- Collected material -
● ● ● ● ●

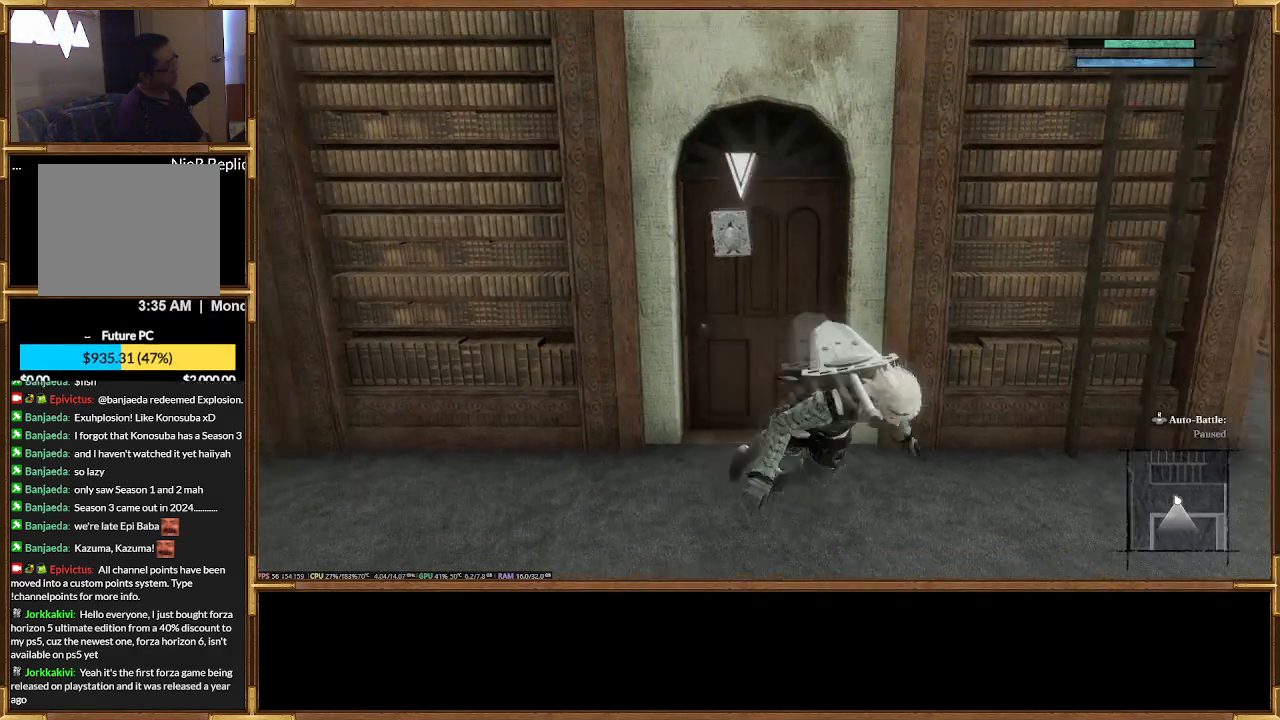
{"dt_ms": 1000, "buttons": []}
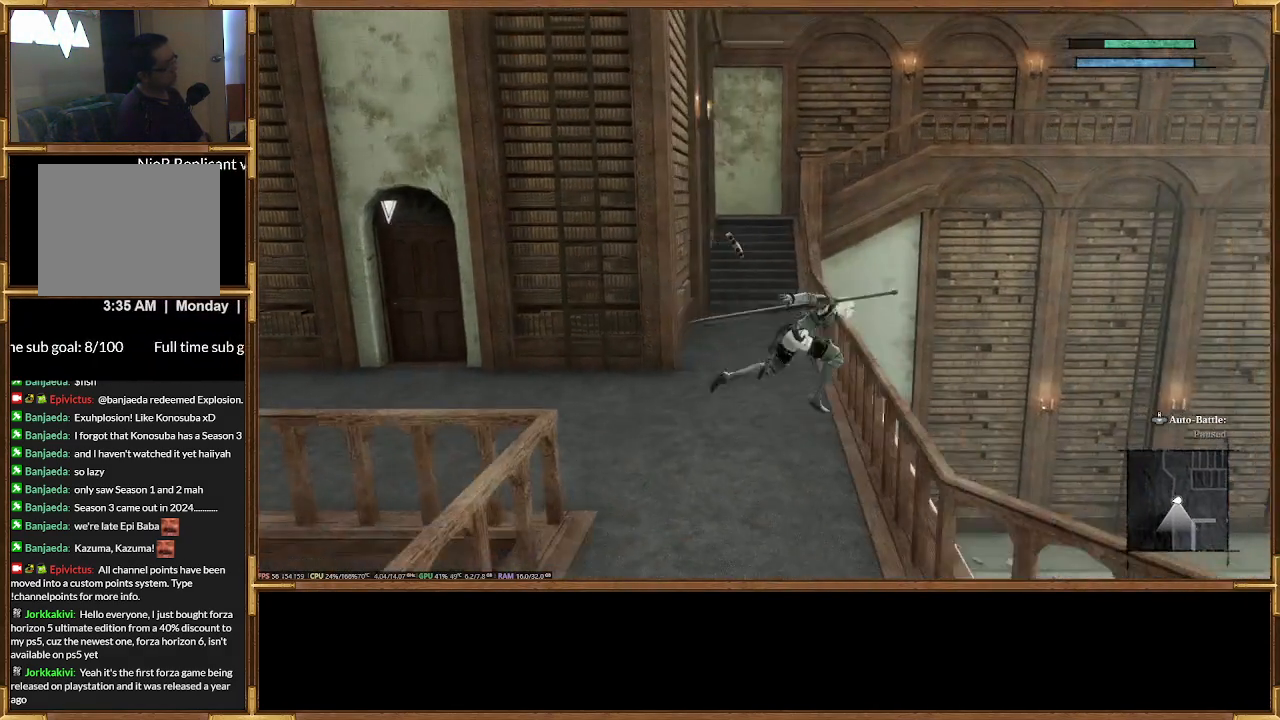
{"dt_ms": 500, "buttons": ["R2"], "events": [[200, "R2", "down"]]}
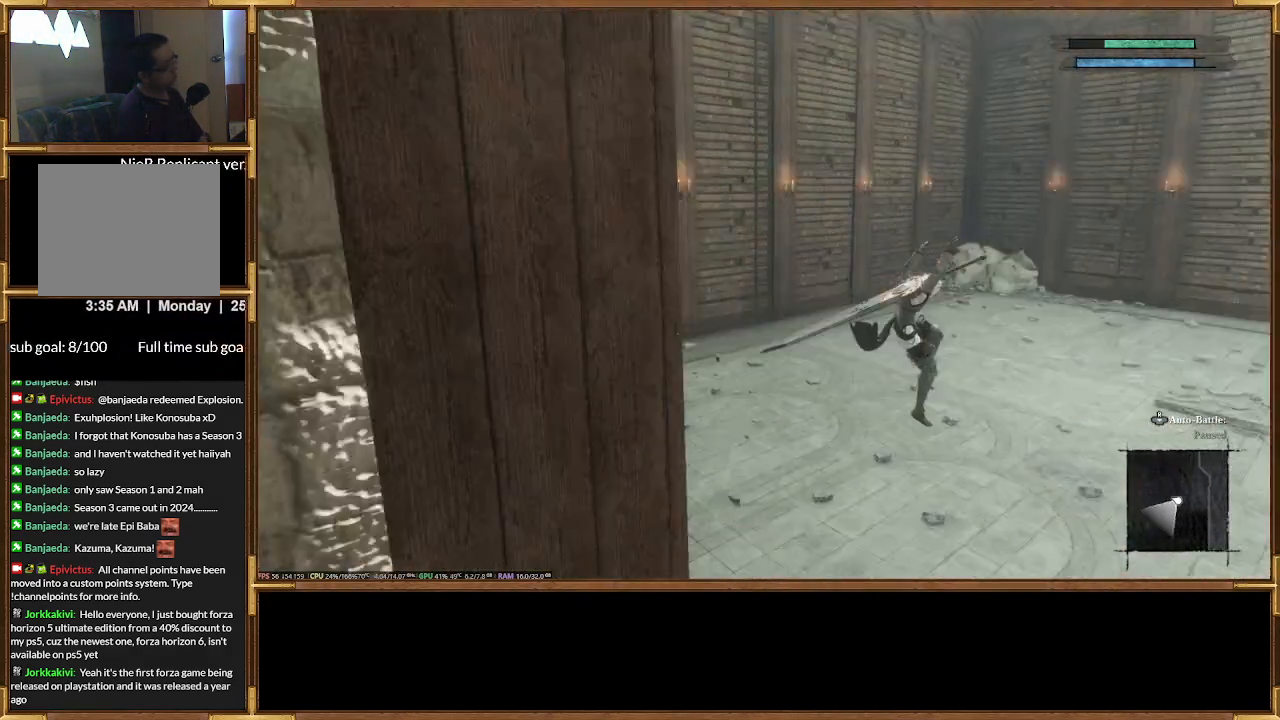
{"dt_ms": 500, "buttons": [], "events": [[100, "R2", "up"], [233, "R2", "down"], [367, "R2", "up"]]}
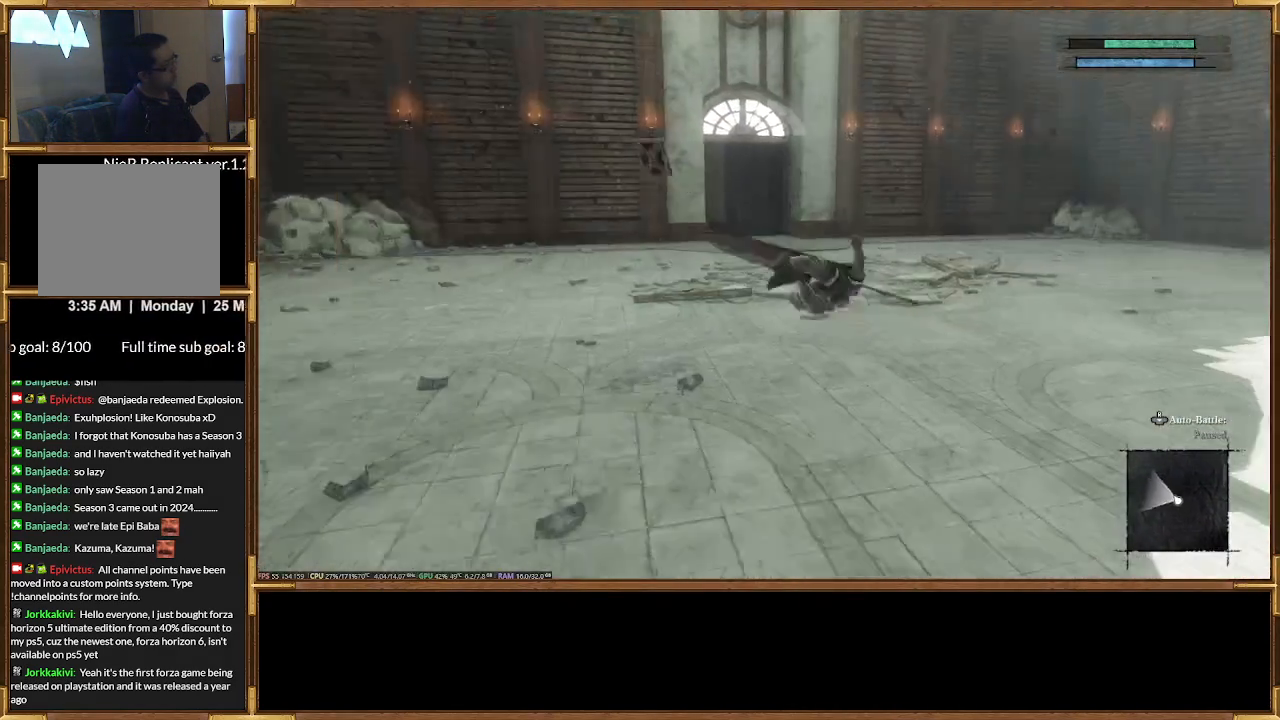
{"dt_ms": 500, "buttons": ["R2"], "events": [[100, "R2", "down"]]}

● ● ● ● ●

- What you have to do -
Reproduce the material above in full, images excluded.

- Response to this task -
{"dt_ms": 1000, "buttons": []}
{"dt_ms": 500, "buttons": ["R2"], "events": [[200, "R2", "down"]]}
{"dt_ms": 500, "buttons": [], "events": [[100, "R2", "up"], [233, "R2", "down"], [367, "R2", "up"]]}
{"dt_ms": 500, "buttons": ["R2"], "events": [[100, "R2", "down"]]}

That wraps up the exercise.